◆ TASK TO COMPLETE
An exact restatement of the data is required, with the images omitted.

(Beginning of DATA)

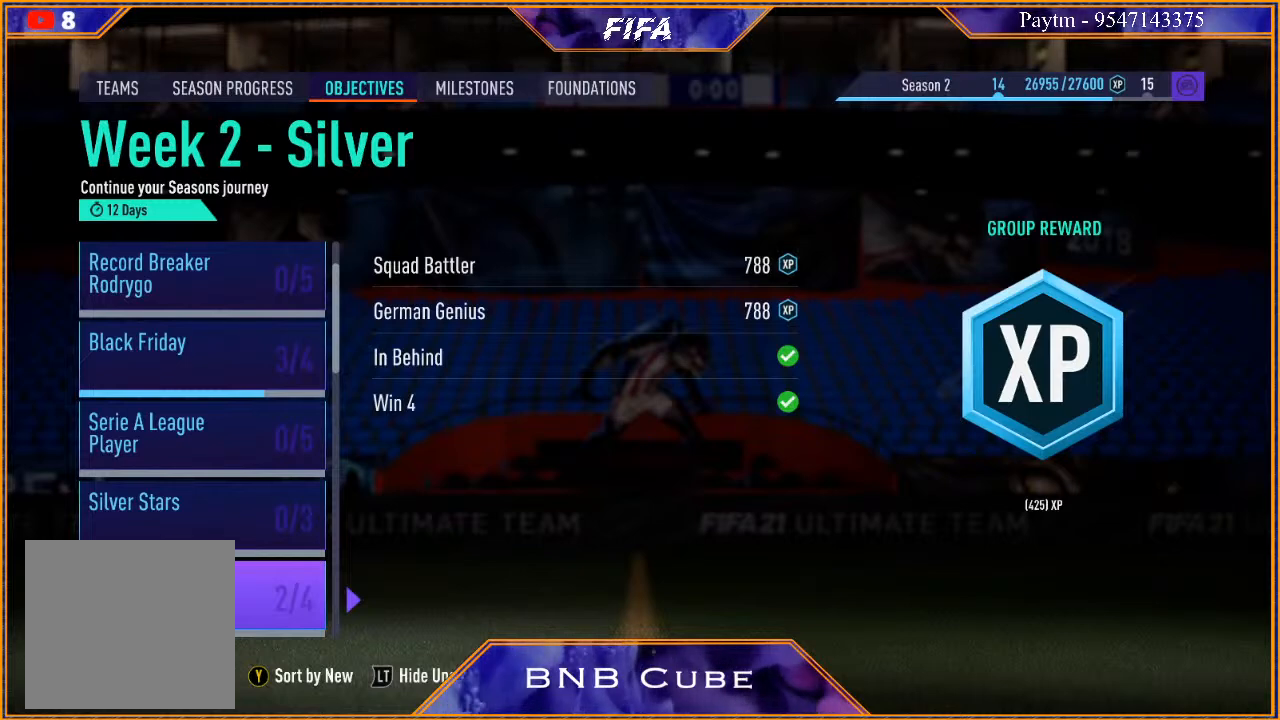
{"buttons": [], "left_stick": "center", "right_stick": "center", "events": []}
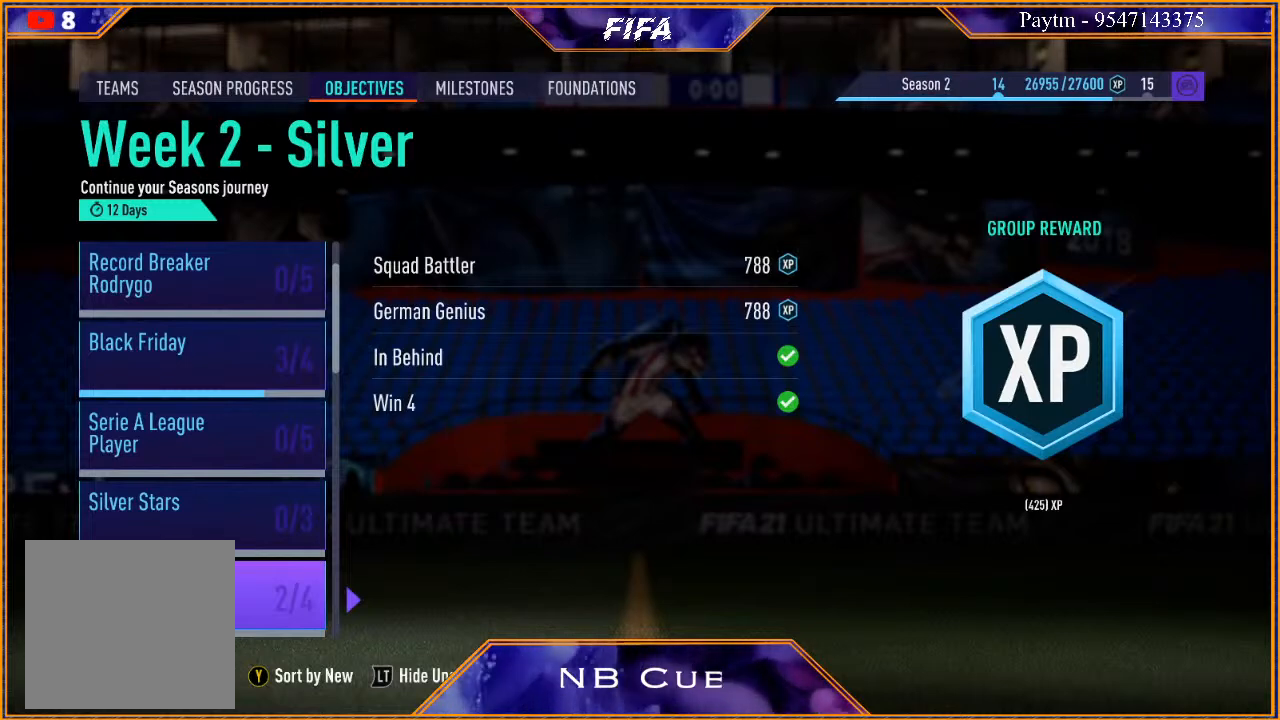
{"buttons": [], "left_stick": "center", "right_stick": "center", "events": [[33, "left_stick", "down"], [167, "left_stick", "center"]]}
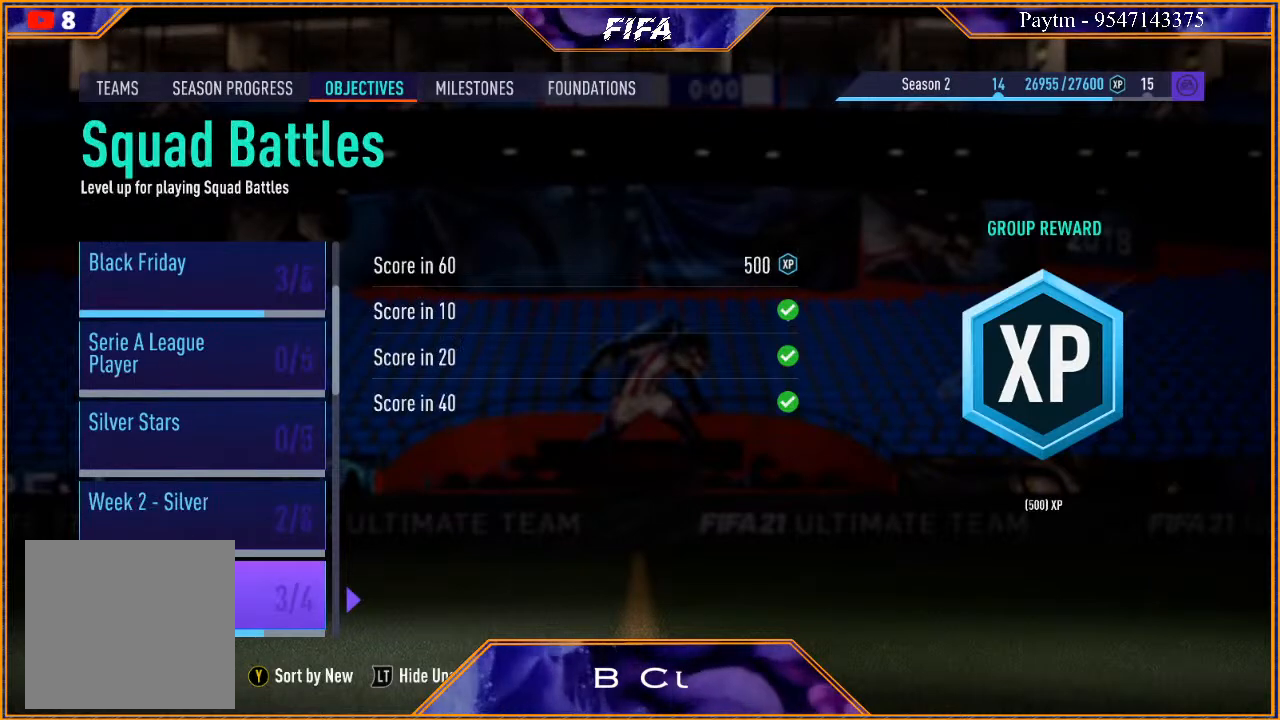
{"buttons": [], "left_stick": "center", "right_stick": "center", "events": [[33, "left_stick", "down"], [200, "left_stick", "center"]]}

(End of DATA)

◆ EXERCISE RESULT
{"buttons": [], "left_stick": "center", "right_stick": "center", "events": []}
{"buttons": [], "left_stick": "center", "right_stick": "center", "events": [[33, "left_stick", "down"], [167, "left_stick", "center"]]}
{"buttons": [], "left_stick": "center", "right_stick": "center", "events": [[33, "left_stick", "down"], [200, "left_stick", "center"]]}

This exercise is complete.